Try it: Transcribe, word for word, every record in the data below.

Transcribed page contents
══════
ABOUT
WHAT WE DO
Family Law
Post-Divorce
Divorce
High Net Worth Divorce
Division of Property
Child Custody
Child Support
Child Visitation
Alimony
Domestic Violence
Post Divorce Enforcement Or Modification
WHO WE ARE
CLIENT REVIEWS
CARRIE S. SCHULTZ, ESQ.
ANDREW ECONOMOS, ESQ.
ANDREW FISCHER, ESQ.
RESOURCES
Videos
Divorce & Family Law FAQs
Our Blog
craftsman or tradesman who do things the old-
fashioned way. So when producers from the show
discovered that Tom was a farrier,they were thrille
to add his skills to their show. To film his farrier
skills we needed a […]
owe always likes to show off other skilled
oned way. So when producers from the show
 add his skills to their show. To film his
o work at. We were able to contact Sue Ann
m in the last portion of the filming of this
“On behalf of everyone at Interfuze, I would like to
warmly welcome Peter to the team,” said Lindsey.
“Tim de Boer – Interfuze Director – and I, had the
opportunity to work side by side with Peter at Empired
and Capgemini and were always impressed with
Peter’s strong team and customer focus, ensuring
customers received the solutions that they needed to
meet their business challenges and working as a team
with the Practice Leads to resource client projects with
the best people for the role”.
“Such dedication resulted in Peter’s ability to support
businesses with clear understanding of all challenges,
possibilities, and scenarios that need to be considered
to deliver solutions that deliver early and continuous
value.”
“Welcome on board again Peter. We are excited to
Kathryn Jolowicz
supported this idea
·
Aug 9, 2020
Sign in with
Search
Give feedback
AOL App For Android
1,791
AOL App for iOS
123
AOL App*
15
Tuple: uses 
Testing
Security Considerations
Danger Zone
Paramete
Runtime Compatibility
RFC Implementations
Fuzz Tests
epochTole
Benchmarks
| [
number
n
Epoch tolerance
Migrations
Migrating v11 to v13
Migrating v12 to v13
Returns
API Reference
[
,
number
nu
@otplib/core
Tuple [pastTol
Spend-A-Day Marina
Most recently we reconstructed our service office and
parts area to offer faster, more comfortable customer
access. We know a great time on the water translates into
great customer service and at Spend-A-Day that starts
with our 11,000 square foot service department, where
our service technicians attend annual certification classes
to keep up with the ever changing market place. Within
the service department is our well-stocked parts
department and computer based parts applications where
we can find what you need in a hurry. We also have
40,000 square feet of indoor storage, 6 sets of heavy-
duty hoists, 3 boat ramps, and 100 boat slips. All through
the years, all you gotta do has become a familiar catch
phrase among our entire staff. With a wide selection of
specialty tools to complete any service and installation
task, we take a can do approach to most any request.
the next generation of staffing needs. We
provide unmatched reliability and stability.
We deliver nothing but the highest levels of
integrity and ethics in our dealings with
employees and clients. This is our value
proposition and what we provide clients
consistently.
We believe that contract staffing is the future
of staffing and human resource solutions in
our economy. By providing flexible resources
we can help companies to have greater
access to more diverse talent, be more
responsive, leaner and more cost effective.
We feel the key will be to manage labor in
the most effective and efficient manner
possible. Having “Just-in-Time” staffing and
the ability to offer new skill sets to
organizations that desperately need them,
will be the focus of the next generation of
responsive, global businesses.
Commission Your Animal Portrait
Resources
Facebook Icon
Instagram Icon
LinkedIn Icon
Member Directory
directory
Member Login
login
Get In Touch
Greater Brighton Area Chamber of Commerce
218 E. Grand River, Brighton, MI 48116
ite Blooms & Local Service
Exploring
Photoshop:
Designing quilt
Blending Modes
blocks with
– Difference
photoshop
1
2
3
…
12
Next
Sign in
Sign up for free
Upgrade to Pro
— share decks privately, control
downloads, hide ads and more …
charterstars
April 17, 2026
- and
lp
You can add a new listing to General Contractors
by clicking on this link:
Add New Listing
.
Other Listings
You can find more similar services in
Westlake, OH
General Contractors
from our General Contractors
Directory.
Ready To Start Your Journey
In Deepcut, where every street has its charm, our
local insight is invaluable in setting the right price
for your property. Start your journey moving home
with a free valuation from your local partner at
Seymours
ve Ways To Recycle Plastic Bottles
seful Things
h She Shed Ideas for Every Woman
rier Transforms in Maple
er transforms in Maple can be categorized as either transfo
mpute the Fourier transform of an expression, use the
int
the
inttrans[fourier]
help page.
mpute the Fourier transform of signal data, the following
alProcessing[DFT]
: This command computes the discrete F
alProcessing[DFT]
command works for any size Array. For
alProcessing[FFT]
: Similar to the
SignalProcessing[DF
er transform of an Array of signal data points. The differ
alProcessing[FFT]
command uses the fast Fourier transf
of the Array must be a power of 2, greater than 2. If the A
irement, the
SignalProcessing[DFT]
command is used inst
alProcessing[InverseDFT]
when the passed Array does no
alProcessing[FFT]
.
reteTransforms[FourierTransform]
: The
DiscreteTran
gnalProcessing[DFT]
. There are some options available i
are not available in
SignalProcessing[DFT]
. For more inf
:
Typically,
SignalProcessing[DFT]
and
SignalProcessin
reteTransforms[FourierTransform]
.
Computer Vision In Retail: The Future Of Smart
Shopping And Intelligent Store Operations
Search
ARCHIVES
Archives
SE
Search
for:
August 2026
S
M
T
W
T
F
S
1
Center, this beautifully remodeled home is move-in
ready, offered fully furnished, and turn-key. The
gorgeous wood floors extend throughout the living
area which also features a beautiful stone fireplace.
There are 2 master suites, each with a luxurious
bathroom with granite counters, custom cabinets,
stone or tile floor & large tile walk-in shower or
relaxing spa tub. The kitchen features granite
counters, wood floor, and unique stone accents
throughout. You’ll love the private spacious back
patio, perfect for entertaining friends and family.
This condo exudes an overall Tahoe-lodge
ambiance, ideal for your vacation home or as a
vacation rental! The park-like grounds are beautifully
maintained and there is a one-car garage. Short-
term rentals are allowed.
══════
Solution below:
ABOUT
WHAT WE DO
Family Law
Post-Divorce
Divorce
High Net Worth Divorce
Division of Property
Child Custody
Child Support
Child Visitation
Alimony
Domestic Violence
Post Divorce Enforcement Or Modification
WHO WE ARE
CLIENT REVIEWS
CARRIE S. SCHULTZ, ESQ.
ANDREW ECONOMOS, ESQ.
ANDREW FISCHER, ESQ.
RESOURCES
Videos
Divorce & Family Law FAQs
Our Blog
craftsman or tradesman who do things the old-
fashioned way. So when producers from the show
discovered that Tom was a farrier,they were thrille
to add his skills to their show. To film his farrier
skills we needed a […]
owe always likes to show off other skilled
oned way. So when producers from the show
 add his skills to their show. To film his
o work at. We were able to contact Sue Ann
m in the last portion of the filming of this
“On behalf of everyone at Interfuze, I would like to
warmly welcome Peter to the team,” said Lindsey.
“Tim de Boer – Interfuze Director – and I, had the
opportunity to work side by side with Peter at Empired
and Capgemini and were always impressed with
Peter’s strong team and customer focus, ensuring
customers received the solutions that they needed to
meet their business challenges and working as a team
with the Practice Leads to resource client projects with
the best people for the role”.
“Such dedication resulted in Peter’s ability to support
businesses with clear understanding of all challenges,
possibilities, and scenarios that need to be considered
to deliver solutions that deliver early and continuous
value.”
“Welcome on board again Peter. We are excited to
Kathryn Jolowicz
supported this idea
·
Aug 9, 2020
Sign in with
Search
Give feedback
AOL App For Android
1,791
AOL App for iOS
123
AOL App*
15
Tuple: uses 
Testing
Security Considerations
Danger Zone
Paramete
Runtime Compatibility
RFC Implementations
Fuzz Tests
epochTole
Benchmarks
| [
number
n
Epoch tolerance
Migrations
Migrating v11 to v13
Migrating v12 to v13
Returns
API Reference
[
,
number
nu
@otplib/core
Tuple [pastTol
Spend-A-Day Marina
Most recently we reconstructed our service office and
parts area to offer faster, more comfortable customer
access. We know a great time on the water translates into
great customer service and at Spend-A-Day that starts
with our 11,000 square foot service department, where
our service technicians attend annual certification classes
to keep up with the ever changing market place. Within
the service department is our well-stocked parts
department and computer based parts applications where
we can find what you need in a hurry. We also have
40,000 square feet of indoor storage, 6 sets of heavy-
duty hoists, 3 boat ramps, and 100 boat slips. All through
the years, all you gotta do has become a familiar catch
phrase among our entire staff. With a wide selection of
specialty tools to complete any service and installation
task, we take a can do approach to most any request.
the next generation of staffing needs. We
provide unmatched reliability and stability.
We deliver nothing but the highest levels of
integrity and ethics in our dealings with
employees and clients. This is our value
proposition and what we provide clients
consistently.
We believe that contract staffing is the future
of staffing and human resource solutions in
our economy. By providing flexible resources
we can help companies to have greater
access to more diverse talent, be more
responsive, leaner and more cost effective.
We feel the key will be to manage labor in
the most effective and efficient manner
possible. Having “Just-in-Time” staffing and
the ability to offer new skill sets to
organizations that desperately need them,
will be the focus of the next generation of
responsive, global businesses.
Commission Your Animal Portrait
Resources
Facebook Icon
Instagram Icon
LinkedIn Icon
Member Directory
directory
Member Login
login
Get In Touch
Greater Brighton Area Chamber of Commerce
218 E. Grand River, Brighton, MI 48116
ite Blooms & Local Service
Exploring
Photoshop:
Designing quilt
Blending Modes
blocks with
– Difference
photoshop
1
2
3
…
12
Next
Sign in
Sign up for free
Upgrade to Pro
— share decks privately, control
downloads, hide ads and more …
charterstars
April 17, 2026
- and
lp
You can add a new listing to General Contractors
by clicking on this link:
Add New Listing
.
Other Listings
You can find more similar services in
Westlake, OH
General Contractors
from our General Contractors
Directory.
Ready To Start Your Journey
In Deepcut, where every street has its charm, our
local insight is invaluable in setting the right price
for your property. Start your journey moving home
with a free valuation from your local partner at
Seymours
ve Ways To Recycle Plastic Bottles
seful Things
h She Shed Ideas for Every Woman
rier Transforms in Maple
er transforms in Maple can be categorized as either transfo
mpute the Fourier transform of an expression, use the
int
the
inttrans[fourier]
help page.
mpute the Fourier transform of signal data, the following
alProcessing[DFT]
: This command computes the discrete F
alProcessing[DFT]
command works for any size Array. For
alProcessing[FFT]
: Similar to the
SignalProcessing[DF
er transform of an Array of signal data points. The differ
alProcessing[FFT]
command uses the fast Fourier transf
of the Array must be a power of 2, greater than 2. If the A
irement, the
SignalProcessing[DFT]
command is used inst
alProcessing[InverseDFT]
when the passed Array does no
alProcessing[FFT]
.
reteTransforms[FourierTransform]
: The
DiscreteTran
gnalProcessing[DFT]
. There are some options available i
are not available in
SignalProcessing[DFT]
. For more inf
:
Typically,
SignalProcessing[DFT]
and
SignalProcessin
reteTransforms[FourierTransform]
.
Computer Vision In Retail: The Future Of Smart
Shopping And Intelligent Store Operations
Search
ARCHIVES
Archives
SE
Search
for:
August 2026
S
M
T
W
T
F
S
1
Center, this beautifully remodeled home is move-in
ready, offered fully furnished, and turn-key. The
gorgeous wood floors extend throughout the living
area which also features a beautiful stone fireplace.
There are 2 master suites, each with a luxurious
bathroom with granite counters, custom cabinets,
stone or tile floor & large tile walk-in shower or
relaxing spa tub. The kitchen features granite
counters, wood floor, and unique stone accents
throughout. You’ll love the private spacious back
patio, perfect for entertaining friends and family.
This condo exudes an overall Tahoe-lodge
ambiance, ideal for your vacation home or as a
vacation rental! The park-like grounds are beautifully
maintained and there is a one-car garage. Short-
term rentals are allowed.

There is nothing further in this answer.